The vast majority of European art has been lost.

  • Much of it was created for ephemeral purposes in the first place – for ceremonies, processions, pageants or plays – and thrown away once the occasion had passed.
  • Thus, much effort and creativity was expended painting on fabrics, such as linen or flags, on backdrops and sets and panels, which have rotted and disappeared.
  • Huge numbers of paintings in the churches of northern Europe were lost forever when they were painted over with whitewash during the Reformation. Outbreaks of popular or state-sanctioned iconoclasm also saw the systematic destruction of statues, wooden tracery and decorative features – all defaced or thrown out and burned in the decades after 1520.
  • Successive wars wreaked local havoc, destroying in particular castles which would have held collections of art sponsored by rich aristocrats. As an example, only ten paintings and thirty-five drawings survive of the entire life’s work of Matthias Grünewald – ‘many others were lost at sea in the Baltic on their way to Sweden as war booty’.
  • The destruction of the Great War – epitomised by the German army’s deliberate burning of the manuscript library at Louvain – was essentially localised to north-west Europe.
  • But the destruction of the second World War ranged all across Europe, deep into Russia and involved the destruction of countless churches, galleries, museums, libraries, stately homes, castles and chateaux where art works could be stored. Dresden. Hamburg. Monte Cassino. The loss was immense.

It’s always worth remembering that the comfortable lives we live now actually take place amid the ruins of an almost incomprehensibly destructive series of wars, religious spasms and conflagrations, and that the art we view in the hushed environments of art galleries is not an accurate reflection of what was painted and created in Europe, but are the scattered remnants and lucky survivors from a continent of incessant destruction and artistic holocaust.

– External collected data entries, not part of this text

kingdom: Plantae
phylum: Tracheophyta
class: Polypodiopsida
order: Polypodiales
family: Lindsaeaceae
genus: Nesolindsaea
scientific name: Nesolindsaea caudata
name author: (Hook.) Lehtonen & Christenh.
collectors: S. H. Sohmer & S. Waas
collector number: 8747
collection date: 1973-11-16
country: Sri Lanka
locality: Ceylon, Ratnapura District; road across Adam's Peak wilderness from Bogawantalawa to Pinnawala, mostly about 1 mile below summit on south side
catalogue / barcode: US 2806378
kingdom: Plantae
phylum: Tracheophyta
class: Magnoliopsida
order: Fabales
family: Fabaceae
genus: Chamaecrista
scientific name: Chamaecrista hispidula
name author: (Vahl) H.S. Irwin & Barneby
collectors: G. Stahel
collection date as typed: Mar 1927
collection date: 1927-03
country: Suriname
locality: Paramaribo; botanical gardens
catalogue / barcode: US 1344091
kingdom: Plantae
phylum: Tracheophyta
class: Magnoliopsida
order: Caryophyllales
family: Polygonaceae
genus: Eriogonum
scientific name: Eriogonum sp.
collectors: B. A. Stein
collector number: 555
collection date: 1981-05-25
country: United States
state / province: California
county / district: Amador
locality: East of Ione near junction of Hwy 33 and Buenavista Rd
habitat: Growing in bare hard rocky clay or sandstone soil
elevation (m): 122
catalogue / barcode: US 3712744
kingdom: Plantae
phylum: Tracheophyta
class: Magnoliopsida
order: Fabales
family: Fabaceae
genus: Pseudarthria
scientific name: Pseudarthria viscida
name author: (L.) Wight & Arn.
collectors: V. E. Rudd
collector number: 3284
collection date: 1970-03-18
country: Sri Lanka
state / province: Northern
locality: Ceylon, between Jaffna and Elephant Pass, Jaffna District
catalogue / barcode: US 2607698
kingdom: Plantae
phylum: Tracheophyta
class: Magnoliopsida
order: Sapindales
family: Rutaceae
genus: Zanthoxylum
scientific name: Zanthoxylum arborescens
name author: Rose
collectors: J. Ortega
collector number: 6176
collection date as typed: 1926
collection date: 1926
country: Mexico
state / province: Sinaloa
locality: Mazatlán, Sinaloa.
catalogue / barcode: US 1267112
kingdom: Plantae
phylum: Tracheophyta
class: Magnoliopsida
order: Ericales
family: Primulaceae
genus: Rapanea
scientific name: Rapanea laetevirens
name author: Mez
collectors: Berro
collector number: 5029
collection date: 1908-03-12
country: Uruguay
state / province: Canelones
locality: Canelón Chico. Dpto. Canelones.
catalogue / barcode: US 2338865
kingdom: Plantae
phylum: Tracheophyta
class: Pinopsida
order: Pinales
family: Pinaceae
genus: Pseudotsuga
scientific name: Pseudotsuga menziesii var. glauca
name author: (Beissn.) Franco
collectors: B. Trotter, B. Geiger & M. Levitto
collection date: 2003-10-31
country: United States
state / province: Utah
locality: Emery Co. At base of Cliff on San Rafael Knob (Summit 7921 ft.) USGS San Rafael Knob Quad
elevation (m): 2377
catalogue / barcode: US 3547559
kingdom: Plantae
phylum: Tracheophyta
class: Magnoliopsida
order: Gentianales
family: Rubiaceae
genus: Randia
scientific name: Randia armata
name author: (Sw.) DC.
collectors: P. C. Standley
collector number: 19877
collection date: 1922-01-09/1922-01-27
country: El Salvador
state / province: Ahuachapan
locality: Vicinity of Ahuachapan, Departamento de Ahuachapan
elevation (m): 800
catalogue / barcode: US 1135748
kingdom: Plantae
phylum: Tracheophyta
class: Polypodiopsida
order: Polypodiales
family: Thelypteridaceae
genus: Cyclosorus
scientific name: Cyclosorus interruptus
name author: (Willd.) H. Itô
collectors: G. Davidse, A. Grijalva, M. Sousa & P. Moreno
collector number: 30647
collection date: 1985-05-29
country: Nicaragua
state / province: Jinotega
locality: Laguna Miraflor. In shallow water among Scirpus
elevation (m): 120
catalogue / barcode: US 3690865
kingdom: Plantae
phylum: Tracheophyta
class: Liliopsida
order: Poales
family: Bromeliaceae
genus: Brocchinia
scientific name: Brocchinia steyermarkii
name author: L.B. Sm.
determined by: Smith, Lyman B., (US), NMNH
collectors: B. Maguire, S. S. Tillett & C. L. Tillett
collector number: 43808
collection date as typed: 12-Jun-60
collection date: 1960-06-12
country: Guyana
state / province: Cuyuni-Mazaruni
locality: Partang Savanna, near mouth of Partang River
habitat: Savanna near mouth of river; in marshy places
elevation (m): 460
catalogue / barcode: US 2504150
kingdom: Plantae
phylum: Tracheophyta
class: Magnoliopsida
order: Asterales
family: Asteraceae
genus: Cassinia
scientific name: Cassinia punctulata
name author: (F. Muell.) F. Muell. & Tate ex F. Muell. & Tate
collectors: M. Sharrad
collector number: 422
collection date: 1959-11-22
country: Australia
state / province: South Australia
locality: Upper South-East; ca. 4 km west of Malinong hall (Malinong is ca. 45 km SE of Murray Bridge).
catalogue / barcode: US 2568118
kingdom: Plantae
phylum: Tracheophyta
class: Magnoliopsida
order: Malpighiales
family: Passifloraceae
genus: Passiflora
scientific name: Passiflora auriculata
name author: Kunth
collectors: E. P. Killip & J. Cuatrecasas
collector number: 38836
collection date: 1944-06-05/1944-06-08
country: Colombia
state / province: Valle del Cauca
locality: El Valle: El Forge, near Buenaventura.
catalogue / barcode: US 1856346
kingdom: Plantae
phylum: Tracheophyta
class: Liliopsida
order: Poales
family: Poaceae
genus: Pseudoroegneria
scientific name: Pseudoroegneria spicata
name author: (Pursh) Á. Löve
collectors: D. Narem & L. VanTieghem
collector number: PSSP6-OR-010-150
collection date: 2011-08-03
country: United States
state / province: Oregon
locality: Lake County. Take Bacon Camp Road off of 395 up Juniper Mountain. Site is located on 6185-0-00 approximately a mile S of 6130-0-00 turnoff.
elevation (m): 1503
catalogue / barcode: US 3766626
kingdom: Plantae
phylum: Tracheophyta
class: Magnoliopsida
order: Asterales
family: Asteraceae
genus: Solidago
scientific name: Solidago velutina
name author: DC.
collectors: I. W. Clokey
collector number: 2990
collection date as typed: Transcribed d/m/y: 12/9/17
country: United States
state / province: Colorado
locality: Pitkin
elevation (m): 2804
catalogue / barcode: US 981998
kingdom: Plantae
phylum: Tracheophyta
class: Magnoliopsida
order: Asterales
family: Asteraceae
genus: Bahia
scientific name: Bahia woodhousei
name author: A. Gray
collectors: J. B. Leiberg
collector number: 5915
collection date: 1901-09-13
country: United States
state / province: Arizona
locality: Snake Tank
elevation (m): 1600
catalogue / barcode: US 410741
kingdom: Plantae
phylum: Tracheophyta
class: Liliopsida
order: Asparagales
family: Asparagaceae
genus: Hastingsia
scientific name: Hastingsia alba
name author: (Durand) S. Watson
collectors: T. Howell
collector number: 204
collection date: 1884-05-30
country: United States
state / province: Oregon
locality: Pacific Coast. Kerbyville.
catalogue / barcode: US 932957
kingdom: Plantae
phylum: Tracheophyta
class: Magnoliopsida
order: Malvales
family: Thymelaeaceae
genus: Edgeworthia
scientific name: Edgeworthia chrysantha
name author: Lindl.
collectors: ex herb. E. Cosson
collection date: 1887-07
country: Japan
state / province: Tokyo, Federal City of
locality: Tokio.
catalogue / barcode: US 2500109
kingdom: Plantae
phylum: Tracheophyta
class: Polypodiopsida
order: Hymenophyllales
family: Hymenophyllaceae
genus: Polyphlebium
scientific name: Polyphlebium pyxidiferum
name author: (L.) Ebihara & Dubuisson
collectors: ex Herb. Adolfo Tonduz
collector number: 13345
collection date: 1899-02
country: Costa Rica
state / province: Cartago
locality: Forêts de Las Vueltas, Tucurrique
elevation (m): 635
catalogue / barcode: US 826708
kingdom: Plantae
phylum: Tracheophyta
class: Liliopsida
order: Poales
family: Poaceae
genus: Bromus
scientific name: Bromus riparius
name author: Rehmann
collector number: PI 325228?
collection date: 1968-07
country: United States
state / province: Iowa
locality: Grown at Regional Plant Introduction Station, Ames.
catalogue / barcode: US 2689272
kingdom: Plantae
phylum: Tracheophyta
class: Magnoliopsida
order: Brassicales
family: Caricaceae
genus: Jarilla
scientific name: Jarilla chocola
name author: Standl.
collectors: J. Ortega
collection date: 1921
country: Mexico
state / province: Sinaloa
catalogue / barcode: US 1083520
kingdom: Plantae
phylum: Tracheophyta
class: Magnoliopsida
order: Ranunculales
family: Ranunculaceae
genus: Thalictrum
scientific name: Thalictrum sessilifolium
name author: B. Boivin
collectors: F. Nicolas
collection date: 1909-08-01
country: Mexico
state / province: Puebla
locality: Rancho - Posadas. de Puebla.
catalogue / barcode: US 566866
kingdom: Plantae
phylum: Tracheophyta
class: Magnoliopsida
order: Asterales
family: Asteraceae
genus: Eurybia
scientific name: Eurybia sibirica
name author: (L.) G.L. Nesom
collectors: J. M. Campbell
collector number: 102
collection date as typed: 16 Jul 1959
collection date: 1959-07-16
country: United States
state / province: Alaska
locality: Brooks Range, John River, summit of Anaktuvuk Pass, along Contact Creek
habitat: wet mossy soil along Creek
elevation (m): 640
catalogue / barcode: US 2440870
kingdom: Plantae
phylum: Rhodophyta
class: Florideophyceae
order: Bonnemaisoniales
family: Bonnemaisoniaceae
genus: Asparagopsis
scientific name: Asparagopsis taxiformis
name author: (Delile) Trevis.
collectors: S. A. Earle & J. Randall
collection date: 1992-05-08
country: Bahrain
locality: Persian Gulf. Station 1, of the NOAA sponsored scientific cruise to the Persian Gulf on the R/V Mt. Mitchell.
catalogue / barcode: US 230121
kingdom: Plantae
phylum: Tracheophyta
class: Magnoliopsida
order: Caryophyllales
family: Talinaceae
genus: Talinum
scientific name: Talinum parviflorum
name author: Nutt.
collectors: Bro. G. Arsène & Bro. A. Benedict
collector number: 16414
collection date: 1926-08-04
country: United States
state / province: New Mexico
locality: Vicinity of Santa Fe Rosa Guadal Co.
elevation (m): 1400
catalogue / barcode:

Where to see some Northern Renaissance art

You can see some masterpieces from this period for free in the Sainsbury Wing of the National Gallery (in London):

You can see the fabulous Seilern Triptych by Robert Campin in room 1 of the Courtauld Gallery, off the Strand, which currently costs £7 admission price, but is worth it for the stunning collection of masterpieces from these medieval pieces through the French post-Impressionists.